People are asking why exit polls are so skewed in these primaries.  Here’s a guess: I think Obama does better in the exits because of the “shenanigan quotient.” For example, ditto-head Republicans switch sides, waltz in and vote for the weaker candidate on the other’s side, then tell the exit-pollers whatever they like.

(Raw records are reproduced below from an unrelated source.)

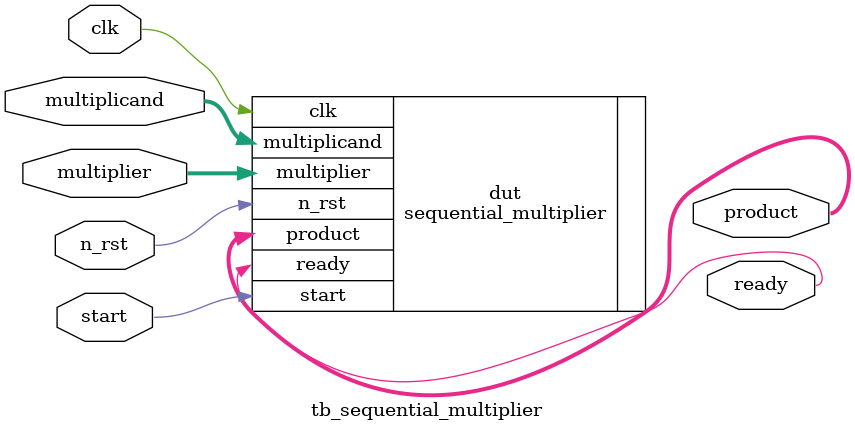
<source format=sv>
module tb_sequential_multiplier (

    input logic signed [WIDTH-1:0] multiplier,
    input logic signed [WIDTH-1:0] multiplicand,

    input logic start,

    input logic clk,
    input logic n_rst,

    output logic ready,
    output logic signed [2*WIDTH-1:0] product
     
);

localparam WIDTH = 16;

sequential_multiplier dut (
    .multiplier (multiplier), .multiplicand(multiplicand),
    .start(start), .clk(clk), .n_rst(n_rst), .product(product),
    .ready(ready)
    ); 

initial begin
    $dumpfile("wave.vcd");
    $dumpvars;
end

endmodule
</source>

ShenanigaNation I tell you.

This is another of the problems that come from a prolonged, unnecessary primary. In addition to the expense and discord, the GOP’s early finish makes the Democrats’ returns less accurate. If the GOP race was still under contention, it’s possible a true “Democrat” vote would have revealed a candidate by now. But there’s no party leadership, the acrimony drags on, and the actual outcome is decided by Republicans.

Great.

Isn’t this fixable? What harm is there in requiring people to declare their party six months in advance or before any state holds its primaries?  The other races could, of course, be left open to late registration but wouldn’t that be more likely to produce a truly “Democratic” outcome?